=== YOUR INSTRUCTIONS ===
Report each line in the entries below that contains the word "Starter", copying the whole line. Capitalization must match exactly.
** Opening DATASET RECORDS block **
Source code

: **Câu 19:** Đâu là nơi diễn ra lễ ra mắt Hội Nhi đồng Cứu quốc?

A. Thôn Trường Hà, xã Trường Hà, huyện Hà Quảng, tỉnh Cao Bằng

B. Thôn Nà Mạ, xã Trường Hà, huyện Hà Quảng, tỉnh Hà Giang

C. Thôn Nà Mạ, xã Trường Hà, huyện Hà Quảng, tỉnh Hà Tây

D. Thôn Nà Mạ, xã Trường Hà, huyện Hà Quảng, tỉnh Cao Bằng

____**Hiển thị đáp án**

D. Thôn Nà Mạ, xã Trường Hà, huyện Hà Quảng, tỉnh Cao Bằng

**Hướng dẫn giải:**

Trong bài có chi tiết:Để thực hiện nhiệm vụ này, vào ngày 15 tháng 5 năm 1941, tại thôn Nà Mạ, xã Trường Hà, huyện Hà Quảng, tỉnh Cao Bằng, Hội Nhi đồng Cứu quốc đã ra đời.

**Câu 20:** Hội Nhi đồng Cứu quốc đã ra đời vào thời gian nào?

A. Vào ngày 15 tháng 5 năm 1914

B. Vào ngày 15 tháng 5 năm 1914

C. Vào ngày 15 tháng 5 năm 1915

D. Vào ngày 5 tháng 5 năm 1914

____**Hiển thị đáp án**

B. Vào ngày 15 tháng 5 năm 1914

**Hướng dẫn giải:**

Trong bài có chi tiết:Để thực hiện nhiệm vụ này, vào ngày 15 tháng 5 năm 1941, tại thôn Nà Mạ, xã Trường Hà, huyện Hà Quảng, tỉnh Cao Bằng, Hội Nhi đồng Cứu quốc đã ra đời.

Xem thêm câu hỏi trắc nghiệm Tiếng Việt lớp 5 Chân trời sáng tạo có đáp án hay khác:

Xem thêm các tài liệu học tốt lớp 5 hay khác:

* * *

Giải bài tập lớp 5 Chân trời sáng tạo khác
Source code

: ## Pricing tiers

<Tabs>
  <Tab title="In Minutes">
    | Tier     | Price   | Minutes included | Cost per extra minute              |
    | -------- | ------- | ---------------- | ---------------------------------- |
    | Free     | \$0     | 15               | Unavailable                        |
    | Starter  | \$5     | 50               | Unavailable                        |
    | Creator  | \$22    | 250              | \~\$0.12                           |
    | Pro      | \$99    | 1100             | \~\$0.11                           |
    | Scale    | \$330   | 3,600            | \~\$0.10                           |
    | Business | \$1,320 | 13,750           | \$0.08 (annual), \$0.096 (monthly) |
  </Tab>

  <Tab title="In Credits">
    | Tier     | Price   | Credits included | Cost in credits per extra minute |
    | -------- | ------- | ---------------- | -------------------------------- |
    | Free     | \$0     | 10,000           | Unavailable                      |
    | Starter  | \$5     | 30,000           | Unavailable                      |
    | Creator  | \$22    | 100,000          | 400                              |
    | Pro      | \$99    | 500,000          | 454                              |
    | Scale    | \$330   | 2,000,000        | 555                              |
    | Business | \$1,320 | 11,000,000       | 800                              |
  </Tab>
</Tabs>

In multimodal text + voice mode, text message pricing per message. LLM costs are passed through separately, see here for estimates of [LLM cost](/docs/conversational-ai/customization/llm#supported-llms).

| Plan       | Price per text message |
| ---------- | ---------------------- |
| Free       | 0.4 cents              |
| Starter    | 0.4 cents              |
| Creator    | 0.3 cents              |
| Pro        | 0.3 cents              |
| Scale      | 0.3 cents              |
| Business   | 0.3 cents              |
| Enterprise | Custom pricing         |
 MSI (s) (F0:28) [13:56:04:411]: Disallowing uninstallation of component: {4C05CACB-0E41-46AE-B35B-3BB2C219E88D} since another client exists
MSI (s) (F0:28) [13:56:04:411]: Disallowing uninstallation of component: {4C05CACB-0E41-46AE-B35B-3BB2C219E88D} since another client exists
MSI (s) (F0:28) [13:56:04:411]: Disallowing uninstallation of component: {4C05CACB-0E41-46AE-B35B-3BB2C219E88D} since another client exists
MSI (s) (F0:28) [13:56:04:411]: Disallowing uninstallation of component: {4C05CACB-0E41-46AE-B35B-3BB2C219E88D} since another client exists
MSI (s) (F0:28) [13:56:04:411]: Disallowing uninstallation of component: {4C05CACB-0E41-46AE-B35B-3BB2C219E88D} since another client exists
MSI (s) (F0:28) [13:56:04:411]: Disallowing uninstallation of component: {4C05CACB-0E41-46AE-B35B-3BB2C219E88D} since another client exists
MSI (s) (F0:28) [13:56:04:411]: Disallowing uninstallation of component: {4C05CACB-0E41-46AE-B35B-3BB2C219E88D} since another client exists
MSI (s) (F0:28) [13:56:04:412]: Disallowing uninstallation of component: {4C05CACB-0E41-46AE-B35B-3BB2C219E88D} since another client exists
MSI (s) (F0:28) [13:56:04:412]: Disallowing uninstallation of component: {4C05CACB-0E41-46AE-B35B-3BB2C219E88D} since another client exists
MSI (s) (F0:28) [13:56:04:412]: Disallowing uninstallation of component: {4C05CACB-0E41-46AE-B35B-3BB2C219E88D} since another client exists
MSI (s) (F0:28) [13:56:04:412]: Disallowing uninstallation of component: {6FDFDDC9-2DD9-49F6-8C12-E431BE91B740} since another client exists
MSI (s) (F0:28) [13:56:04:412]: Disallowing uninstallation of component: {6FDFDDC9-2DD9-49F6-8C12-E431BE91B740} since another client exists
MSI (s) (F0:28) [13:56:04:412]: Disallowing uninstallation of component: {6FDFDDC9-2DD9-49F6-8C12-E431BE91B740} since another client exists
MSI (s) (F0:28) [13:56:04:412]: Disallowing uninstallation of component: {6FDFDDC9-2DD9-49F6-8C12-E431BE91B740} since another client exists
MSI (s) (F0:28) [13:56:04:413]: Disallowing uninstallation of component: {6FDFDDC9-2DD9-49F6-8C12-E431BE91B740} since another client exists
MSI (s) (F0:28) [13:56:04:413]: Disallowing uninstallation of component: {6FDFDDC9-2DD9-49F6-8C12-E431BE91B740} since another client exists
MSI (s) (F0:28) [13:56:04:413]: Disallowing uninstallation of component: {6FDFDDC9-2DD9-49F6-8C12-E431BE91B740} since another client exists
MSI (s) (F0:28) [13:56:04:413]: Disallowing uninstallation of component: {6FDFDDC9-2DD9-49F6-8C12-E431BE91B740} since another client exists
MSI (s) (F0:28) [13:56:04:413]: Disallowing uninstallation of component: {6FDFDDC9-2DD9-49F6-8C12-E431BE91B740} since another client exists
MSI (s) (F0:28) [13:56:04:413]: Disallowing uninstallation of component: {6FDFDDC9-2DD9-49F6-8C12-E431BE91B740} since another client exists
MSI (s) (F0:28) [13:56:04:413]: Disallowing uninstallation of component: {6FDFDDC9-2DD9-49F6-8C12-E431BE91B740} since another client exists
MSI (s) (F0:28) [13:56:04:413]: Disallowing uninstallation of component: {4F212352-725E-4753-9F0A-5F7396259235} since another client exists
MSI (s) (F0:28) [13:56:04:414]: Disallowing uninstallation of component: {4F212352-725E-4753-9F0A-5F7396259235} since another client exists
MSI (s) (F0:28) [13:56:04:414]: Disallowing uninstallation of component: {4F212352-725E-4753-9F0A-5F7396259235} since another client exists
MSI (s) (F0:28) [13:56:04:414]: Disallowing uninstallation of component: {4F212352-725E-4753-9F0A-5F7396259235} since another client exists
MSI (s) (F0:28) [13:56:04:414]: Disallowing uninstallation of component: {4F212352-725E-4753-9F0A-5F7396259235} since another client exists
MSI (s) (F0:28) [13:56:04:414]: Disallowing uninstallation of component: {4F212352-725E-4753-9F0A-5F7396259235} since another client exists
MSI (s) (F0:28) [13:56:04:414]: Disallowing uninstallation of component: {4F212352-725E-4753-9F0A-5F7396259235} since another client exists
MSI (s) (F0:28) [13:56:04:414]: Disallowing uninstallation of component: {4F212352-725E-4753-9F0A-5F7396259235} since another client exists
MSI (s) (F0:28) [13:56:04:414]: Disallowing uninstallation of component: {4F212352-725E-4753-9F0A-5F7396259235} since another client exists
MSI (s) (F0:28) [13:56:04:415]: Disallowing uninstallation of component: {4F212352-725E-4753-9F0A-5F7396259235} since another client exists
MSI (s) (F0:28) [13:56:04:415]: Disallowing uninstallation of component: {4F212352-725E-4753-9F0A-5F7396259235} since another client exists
** Closing DATASET RECORDS block **
=== RESPONSE TO THE TASK ===
    | Starter  | \$5     | 50               | Unavailable                        |
    | Starter  | \$5     | 30,000           | Unavailable                      |
| Starter    | 0.4 cents              |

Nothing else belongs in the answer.